## Requirement
Your task is to copy each line of the listing that contains the word "text".

*** Records shown ***

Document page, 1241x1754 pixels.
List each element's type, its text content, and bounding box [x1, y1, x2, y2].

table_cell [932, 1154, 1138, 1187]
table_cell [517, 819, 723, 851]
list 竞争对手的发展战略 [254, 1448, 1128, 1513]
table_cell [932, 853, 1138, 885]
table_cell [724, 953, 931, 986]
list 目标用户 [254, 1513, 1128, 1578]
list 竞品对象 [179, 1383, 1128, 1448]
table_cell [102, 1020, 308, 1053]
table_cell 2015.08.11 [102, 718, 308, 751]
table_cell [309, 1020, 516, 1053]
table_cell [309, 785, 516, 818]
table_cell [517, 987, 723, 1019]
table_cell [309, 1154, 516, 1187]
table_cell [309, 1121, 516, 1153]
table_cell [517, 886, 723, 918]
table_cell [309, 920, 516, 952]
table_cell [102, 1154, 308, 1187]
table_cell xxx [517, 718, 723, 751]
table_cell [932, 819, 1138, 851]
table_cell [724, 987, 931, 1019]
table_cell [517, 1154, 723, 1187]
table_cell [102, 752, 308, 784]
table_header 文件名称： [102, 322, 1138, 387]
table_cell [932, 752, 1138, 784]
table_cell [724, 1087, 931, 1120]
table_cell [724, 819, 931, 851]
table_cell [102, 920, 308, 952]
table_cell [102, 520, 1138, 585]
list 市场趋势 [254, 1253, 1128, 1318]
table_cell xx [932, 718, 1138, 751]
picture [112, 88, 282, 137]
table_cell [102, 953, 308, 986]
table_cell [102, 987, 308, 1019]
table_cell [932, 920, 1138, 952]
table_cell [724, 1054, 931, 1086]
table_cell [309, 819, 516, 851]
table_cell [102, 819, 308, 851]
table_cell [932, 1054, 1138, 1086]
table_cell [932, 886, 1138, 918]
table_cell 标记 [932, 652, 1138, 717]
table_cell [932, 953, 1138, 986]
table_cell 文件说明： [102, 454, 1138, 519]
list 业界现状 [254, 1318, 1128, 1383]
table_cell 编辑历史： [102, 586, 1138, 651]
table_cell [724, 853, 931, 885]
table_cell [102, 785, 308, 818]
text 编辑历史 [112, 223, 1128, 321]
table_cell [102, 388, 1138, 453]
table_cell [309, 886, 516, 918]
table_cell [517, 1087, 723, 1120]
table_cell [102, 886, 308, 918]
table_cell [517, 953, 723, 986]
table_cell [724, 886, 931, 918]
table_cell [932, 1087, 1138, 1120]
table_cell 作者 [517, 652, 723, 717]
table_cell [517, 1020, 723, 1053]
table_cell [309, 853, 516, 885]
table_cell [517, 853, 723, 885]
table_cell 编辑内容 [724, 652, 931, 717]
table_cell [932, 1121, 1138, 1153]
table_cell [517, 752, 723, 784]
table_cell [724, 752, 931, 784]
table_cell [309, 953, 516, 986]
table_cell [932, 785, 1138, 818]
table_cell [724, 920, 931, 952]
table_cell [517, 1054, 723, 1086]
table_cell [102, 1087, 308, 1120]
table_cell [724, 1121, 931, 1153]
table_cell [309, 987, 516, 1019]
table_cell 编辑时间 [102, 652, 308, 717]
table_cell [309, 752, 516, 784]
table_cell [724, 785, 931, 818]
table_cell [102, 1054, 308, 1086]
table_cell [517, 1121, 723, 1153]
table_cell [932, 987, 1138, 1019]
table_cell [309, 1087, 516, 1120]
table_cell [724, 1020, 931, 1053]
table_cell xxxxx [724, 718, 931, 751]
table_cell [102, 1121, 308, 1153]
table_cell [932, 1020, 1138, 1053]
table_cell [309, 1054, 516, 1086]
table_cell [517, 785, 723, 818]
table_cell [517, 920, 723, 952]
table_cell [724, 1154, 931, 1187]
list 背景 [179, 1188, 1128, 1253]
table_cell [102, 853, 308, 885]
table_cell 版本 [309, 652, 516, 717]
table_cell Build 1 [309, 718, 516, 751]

***

## Solution to this problem
List each element's type, its text content, and bounding box [x1, y1, x2, y2].
text 编辑历史 [112, 223, 1128, 321]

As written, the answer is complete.